Your task
Edit everything from the line containing "- MediaPipe: Hand Tracking" down to the line containing "your AR WhiteBoard!**" by replacing "drawing" with "sketching", and return those lines with nothing else altered.

(Beginning of Dataset)

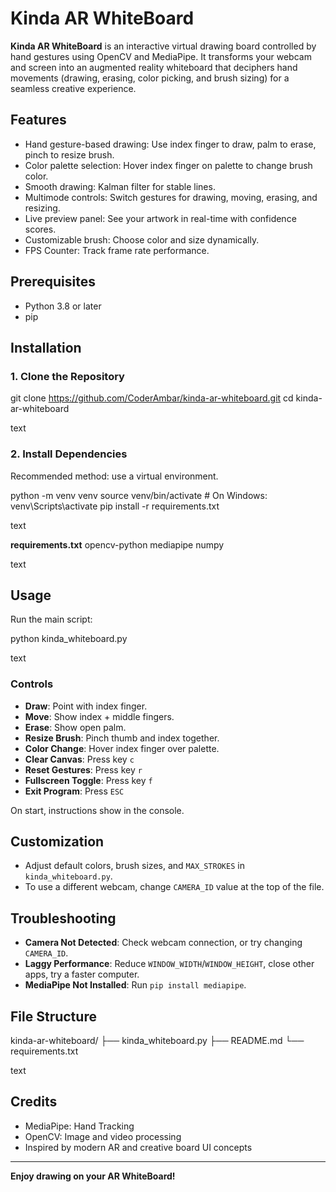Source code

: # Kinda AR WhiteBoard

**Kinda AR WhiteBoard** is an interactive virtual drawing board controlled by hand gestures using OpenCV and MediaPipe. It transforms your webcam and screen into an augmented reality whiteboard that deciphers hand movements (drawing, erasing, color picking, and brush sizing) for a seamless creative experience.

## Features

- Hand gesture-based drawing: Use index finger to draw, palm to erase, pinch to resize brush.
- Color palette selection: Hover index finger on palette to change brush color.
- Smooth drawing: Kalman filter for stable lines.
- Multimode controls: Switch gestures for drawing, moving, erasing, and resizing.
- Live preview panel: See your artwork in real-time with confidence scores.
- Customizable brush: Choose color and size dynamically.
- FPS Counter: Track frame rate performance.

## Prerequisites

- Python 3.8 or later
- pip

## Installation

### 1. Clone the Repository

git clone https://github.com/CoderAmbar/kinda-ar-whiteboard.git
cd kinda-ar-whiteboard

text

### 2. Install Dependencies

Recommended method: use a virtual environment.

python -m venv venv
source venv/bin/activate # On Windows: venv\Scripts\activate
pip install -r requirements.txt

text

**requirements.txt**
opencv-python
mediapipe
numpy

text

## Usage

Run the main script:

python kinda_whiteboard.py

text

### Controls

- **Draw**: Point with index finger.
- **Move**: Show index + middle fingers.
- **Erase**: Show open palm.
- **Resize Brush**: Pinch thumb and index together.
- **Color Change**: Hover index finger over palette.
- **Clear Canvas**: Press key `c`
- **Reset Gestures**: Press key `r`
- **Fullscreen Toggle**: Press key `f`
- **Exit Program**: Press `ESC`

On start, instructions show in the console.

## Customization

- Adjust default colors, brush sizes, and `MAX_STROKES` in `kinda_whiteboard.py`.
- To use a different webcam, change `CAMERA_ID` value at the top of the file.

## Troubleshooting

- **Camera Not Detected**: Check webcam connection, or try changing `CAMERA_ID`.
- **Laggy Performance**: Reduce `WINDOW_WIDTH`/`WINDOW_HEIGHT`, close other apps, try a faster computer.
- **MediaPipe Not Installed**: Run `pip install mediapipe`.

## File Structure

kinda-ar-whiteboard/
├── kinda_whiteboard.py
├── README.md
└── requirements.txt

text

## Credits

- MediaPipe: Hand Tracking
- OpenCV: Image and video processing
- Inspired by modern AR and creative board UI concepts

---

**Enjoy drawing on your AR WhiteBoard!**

(End of Dataset)
(Beginning of Dataset)

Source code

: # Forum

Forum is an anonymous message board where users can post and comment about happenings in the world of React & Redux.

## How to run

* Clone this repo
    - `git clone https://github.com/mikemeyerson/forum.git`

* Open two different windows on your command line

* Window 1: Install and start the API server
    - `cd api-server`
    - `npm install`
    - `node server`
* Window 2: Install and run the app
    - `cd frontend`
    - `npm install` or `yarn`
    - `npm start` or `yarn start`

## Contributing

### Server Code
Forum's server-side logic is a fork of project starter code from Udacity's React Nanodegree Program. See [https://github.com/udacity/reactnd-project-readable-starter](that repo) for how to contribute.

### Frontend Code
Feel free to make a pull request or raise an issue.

(End of Dataset)

Solution
- MediaPipe: Hand Tracking
- OpenCV: Image and video processing
- Inspired by modern AR and creative board UI concepts

---

**Enjoy sketching on your AR WhiteBoard!**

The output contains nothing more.